The following are the effects of the institutio corporalis:

- From the moment he is put in possession the beneficiary receives the revenues of his benefice.
- He enjoys all the rights resulting from the ownership and the possession of the benefice, and, in particular, it is from this moment that the time necessary for a prescriptive right to the benefice counts.
- The possessor can invoke in his favour the provisions of rules 35 and 36 of the Roman Chancery de annali, and de triennali possessione. This privilege has lost much of its importance since the conferring of benefices is now a matter of less dispute than in former times. Formerly, on account of various privileges, and the constant intervention of the Holy See in the collation of benefices, several ecclesiastics were not infrequently named to the same benefice. Should one of them happen to have been in possession of the benefice for a year, it would devolve on the rival claimant to prove that the possessor had no right to the benefice; moreover, the latter was obliged to begin his suit within six months after his nomination to the benefice by the pope, and the trial was to be concluded within a year counting from the day when the actual possessor was cited to the courts (rule 35 of the Chancery). These principles are still in force. The triennial possession guaranteed the benefice to the actual incumbent in all actions in petitorio or in possessorio to obtain a benefice brought by any claimant whatsoever (rule 36 of the Chancery).
- The peaceful possession of a benefice entails ipso facto the vacating of any benefices to which the holder is a titular, but which would be incompatible with the one he holds.
- It is only from the day when bishops and parish priests enter into possession of their benefices that they can validly assist at marriages celebrated in the diocese or in the parish. Furthermore, in some dioceses the statutes declare invalid any exercise of the powers of jurisdiction attached to a benefice, before the actual installation in the benefice.

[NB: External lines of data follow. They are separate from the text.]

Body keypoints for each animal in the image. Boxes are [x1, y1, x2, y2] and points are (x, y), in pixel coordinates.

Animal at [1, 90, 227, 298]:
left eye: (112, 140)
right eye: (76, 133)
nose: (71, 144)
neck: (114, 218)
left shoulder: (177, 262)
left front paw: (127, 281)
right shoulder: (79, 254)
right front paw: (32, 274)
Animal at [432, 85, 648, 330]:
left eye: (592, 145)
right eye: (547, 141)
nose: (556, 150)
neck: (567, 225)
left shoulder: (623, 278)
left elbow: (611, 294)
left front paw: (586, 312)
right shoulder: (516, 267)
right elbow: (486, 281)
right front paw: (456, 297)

==Institutio auctorisabilis==

The institutio auctorisabilis is nothing but an approbation required for the validity of acts of jurisdiction, granted by the bishop to a beneficiary in view of his undertaking the care of souls (cura animarum). It is an act of the same nature as the approbation which a bishop gives members of a religious order for hearing confessions of persons not subject to their authority, and without which the absolution would be invalid; but there is this difference that in the case of the institutio auctorisabilis the approbation relates to the exercise of the ministerial functions taken as a whole. It is the missio canonica indispensable for the validity of acts requiring an actual power of jurisdiction. This institution, which is reserved to the bishop or his vicar-general and to those possessing a quasi-episcopal jurisdiction, is required when the institutio tituli collativa belongs to an inferior prelate, a chapter, or a monastery. The institutio tituli collativa given by the bishop himself implies the institutio auctorisabilis, which, therefore, needs not to be given by a special act.